To overcome the problems above, we thought about introducing a new set
of debug hooks, resulting in something like this:
+--> godump
+--> xcoffout
debug_hooks -+--> vmsdbgout
+--> dbxout +--> DWARF
+--> dwarf2out --> n_debug_hooks --+--> BTF
(walk) +--> CTF
... more ...
See how these "new debug hooks" are intended to be called by the DWARF
old debug hooks. In this way:
- The internal DWARF representation becomes the canonical (and only)

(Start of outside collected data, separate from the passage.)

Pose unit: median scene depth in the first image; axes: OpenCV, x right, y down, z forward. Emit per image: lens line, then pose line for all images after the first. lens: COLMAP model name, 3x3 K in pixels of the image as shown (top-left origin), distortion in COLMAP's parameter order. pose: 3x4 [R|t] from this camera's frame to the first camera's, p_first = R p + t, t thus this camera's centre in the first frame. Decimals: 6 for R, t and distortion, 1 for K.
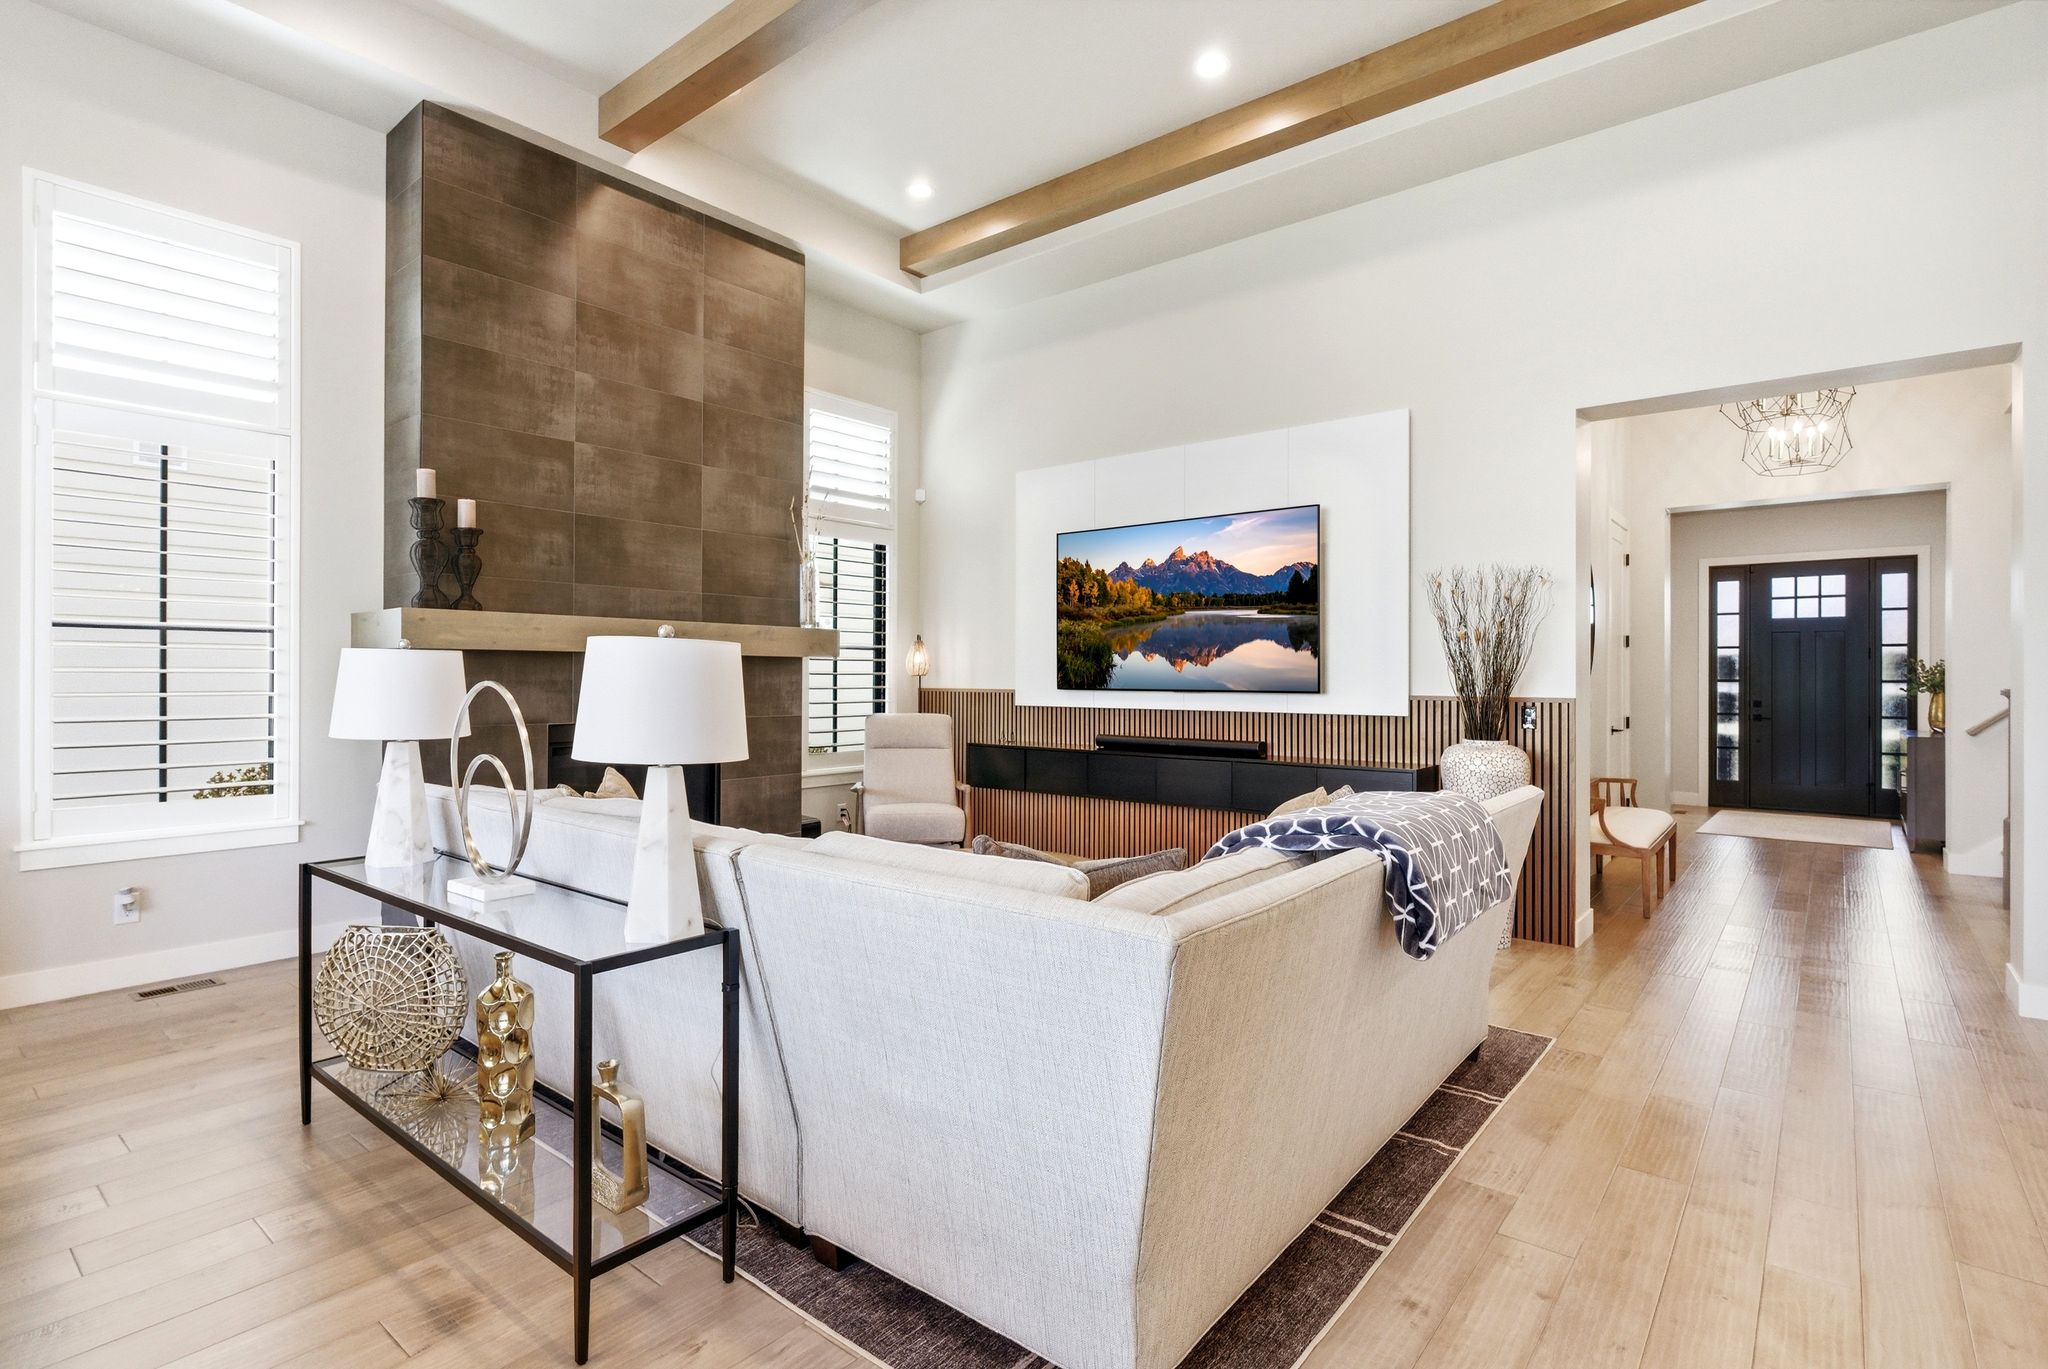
lens RADIAL K [[992.6, 0, 1026.9], [0, 992.6, 675.7], [0, 0, 1]] dist [0.001468, 0.000157]
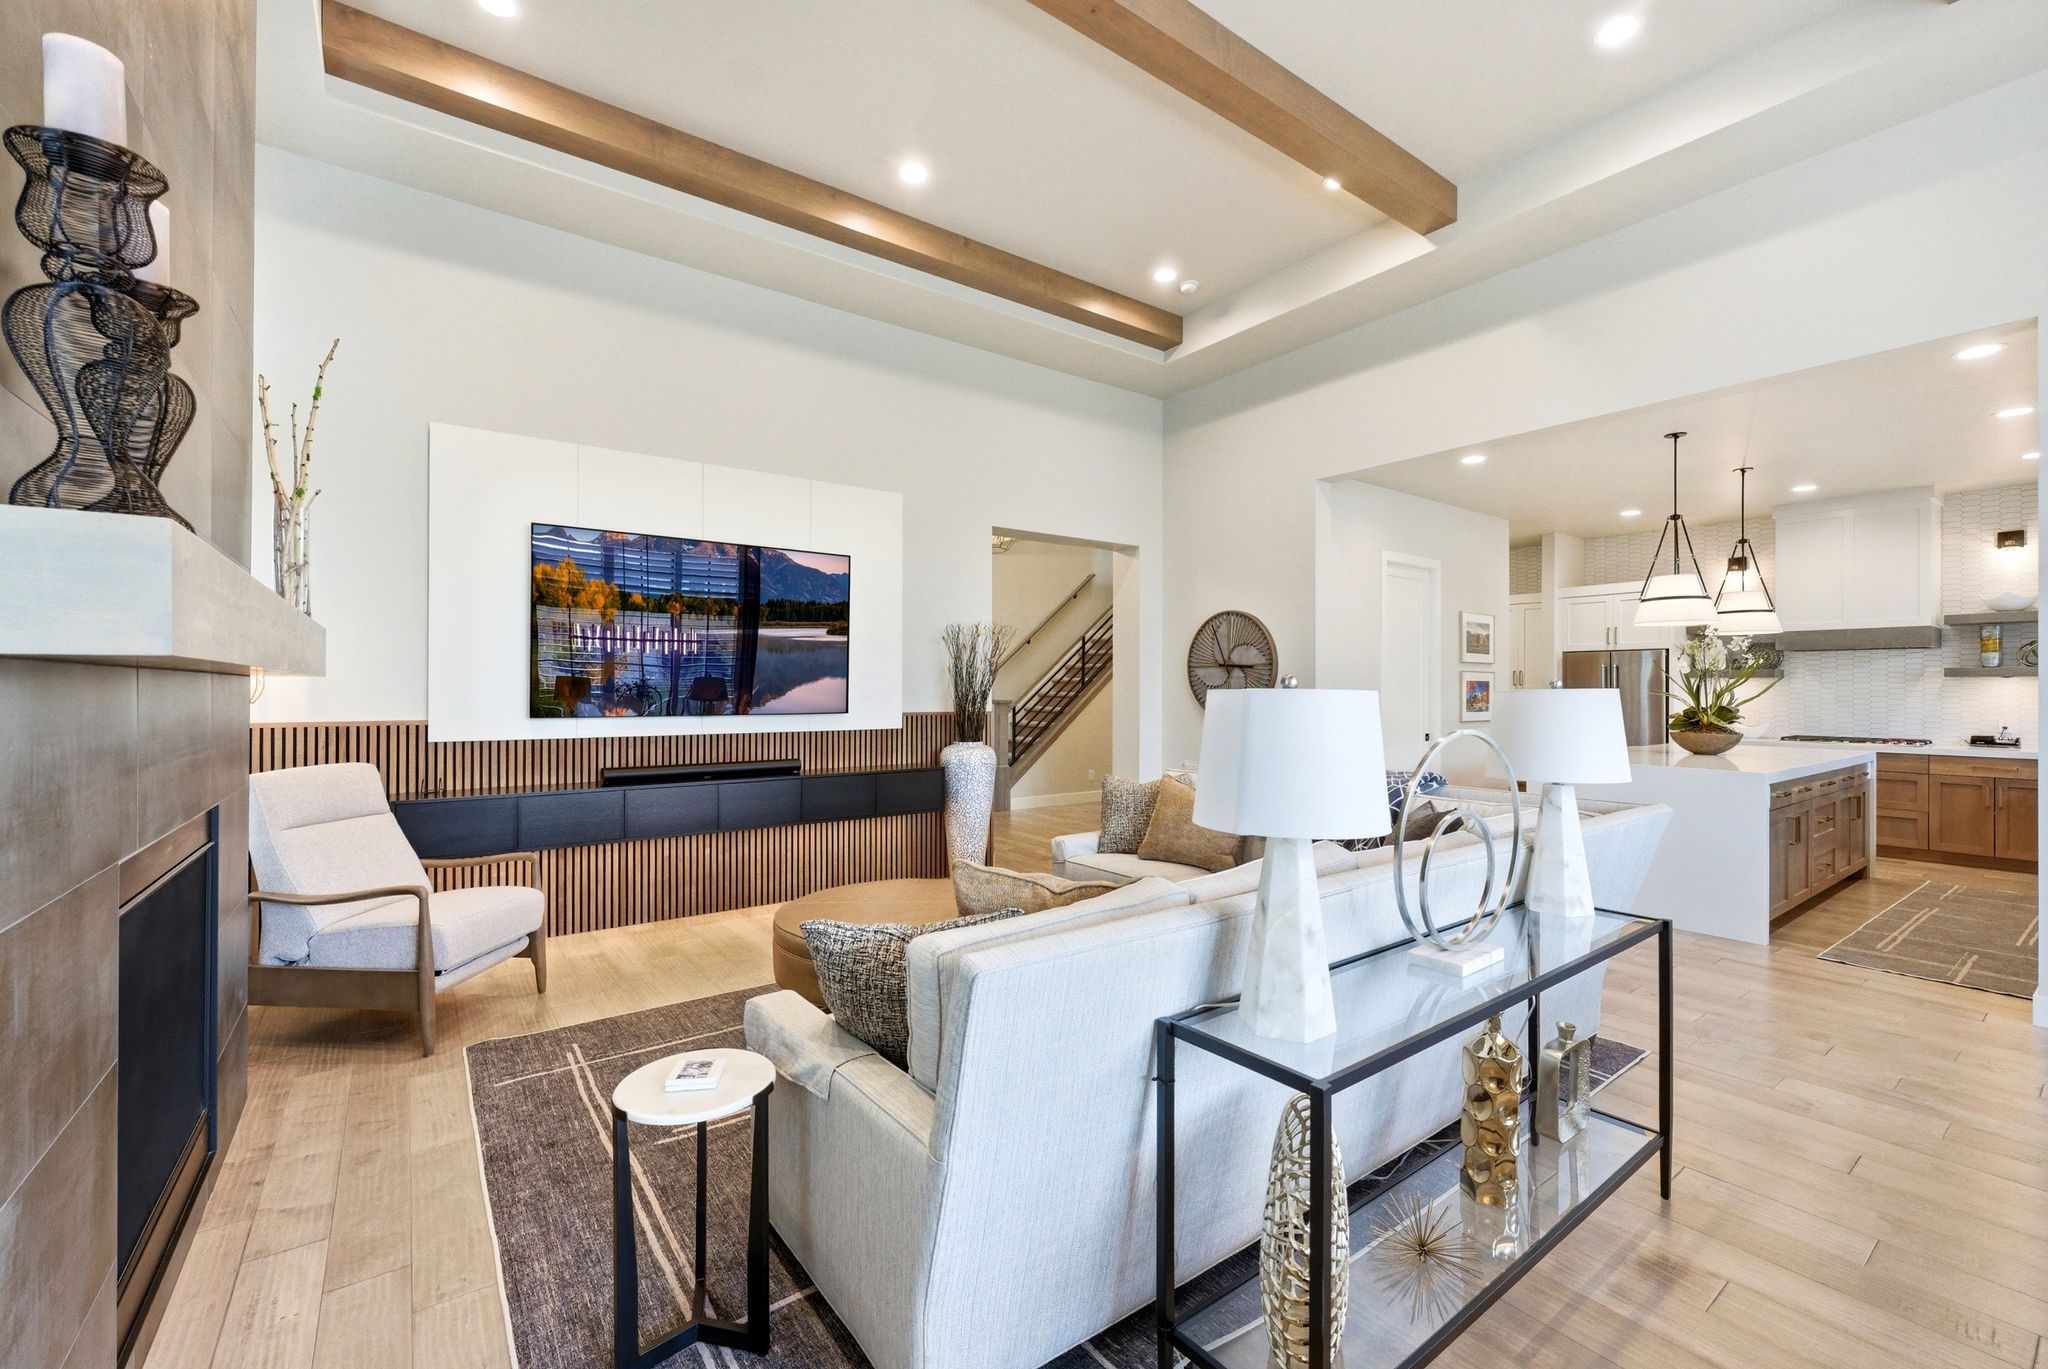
lens RADIAL K [[844.3, 0, 1024.0], [0, 844.3, 684.5], [0, 0, 1]] dist [0.001610, 0.000314]
pose [[0.253871, 0.002420, 0.967235, -0.625730], [-0.001668, 0.999996, -0.002064, -0.014772], [-0.967237, -0.001090, 0.253874, 0.533381]]
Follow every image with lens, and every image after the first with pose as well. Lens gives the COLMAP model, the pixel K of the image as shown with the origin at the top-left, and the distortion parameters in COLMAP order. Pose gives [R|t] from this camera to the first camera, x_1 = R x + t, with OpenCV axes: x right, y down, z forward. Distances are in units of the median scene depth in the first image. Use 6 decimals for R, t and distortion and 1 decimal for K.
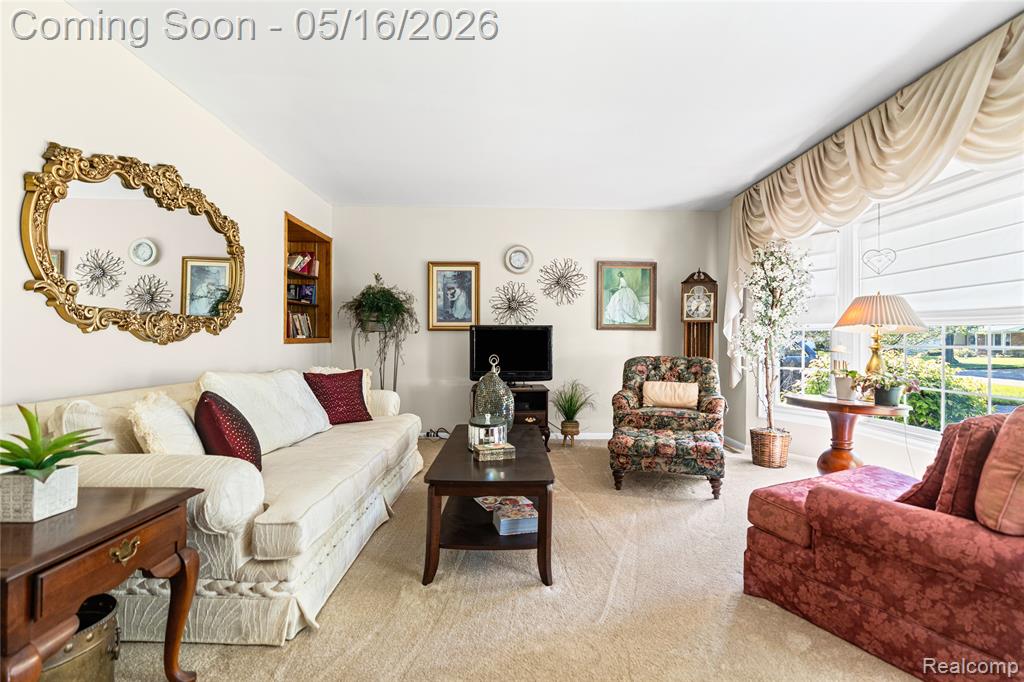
lens RADIAL K [[479.2, 0, 515.6], [0, 479.2, 340.2], [0, 0, 1]] dist [-0.001008, 0.002014]
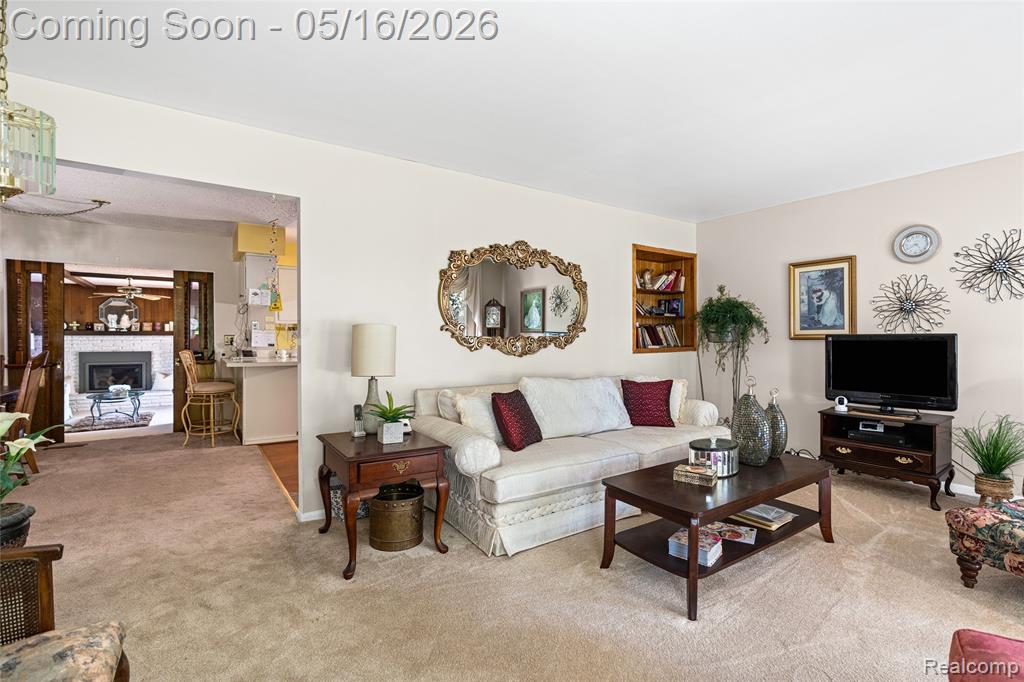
lens RADIAL K [[479.2, 0, 519.9], [0, 479.2, 343.5], [0, 0, 1]] dist [-0.001008, 0.002014]
pose [[0.546322, 0.008101, -0.837536, 0.326467], [0.007148, 0.999872, 0.014333, -0.032242], [0.837545, -0.013817, 0.546194, 0.084948]]
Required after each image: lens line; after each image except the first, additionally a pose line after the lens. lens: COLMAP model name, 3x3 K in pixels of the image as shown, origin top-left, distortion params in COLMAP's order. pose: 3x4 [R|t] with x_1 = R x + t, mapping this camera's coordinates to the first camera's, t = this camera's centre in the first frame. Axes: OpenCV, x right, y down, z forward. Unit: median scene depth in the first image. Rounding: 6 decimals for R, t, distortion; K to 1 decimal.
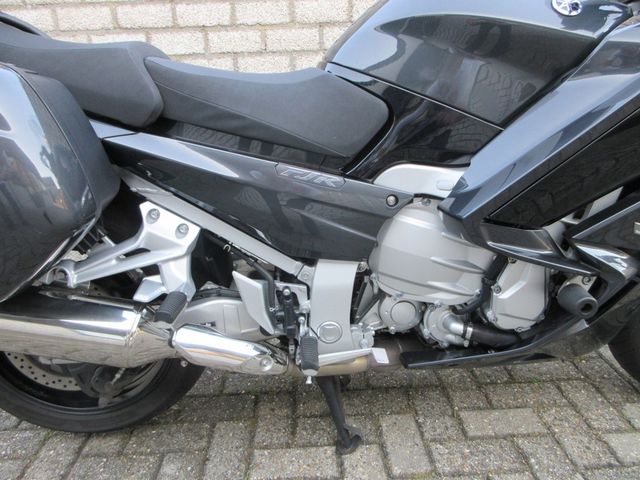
lens RADIAL K [[488.3, 0, 261.2], [0, 488.3, 240.1], [0, 0, 1]] dist [-0.005151, -0.000045]
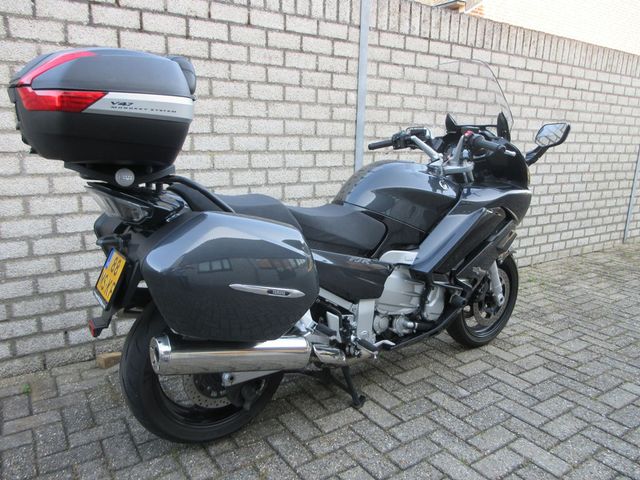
lens RADIAL K [[441.3, 0, 318.5], [0, 441.3, 249.5], [0, 0, 1]] dist [-0.034588, 0.002749]
pose [[0.858529, -0.077415, 0.506887, -0.902801], [0.132000, 0.988588, -0.072588, -0.054897], [-0.495484, 0.129228, 0.858951, -0.487669]]
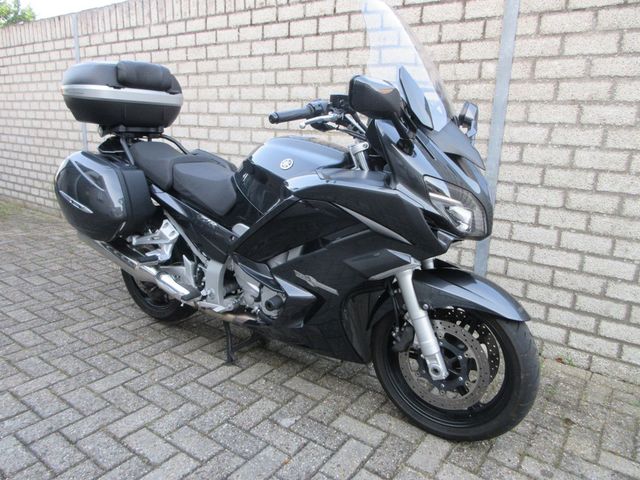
lens RADIAL K [[466.2, 0, 330.9], [0, 466.2, 237.5], [0, 0, 1]] dist [-0.002510, -0.000424]
pose [[0.805839, 0.201197, -0.556905, 1.751448], [-0.255605, 0.966561, -0.020662, -0.152442], [0.534125, 0.158998, 0.830319, -0.491166]]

IR for debugging information in the compiler. This is similar to
what LLVM uses to implement support for DWARF, BTF and the Microsoft
debug format.
- Debug formats (like CTF, BTF, stabs, etc) are implemented to provide
a very simple API that traverses the DWARF DIE trees available in
dwarf2out.
- The semantics expressed in the DWARF DIEs, which have been already
extracted from the TREE nodes, are free of many internal details and
more suitable to be easily translated into whatever abstractions the
debug formats require.
To avoid misunderstandings, we got to refer to these "new debug hooks"
simply as "debug formats".
In this patch series we are using this later approach in order to
support both CTF and BTF, and we can say we are happy about using the
internal DWARF DIEs as a source instead of TREE nodes: it led to a
more natural implementation, much easier to understand. This sort of
confirms in practice that the approach is sound.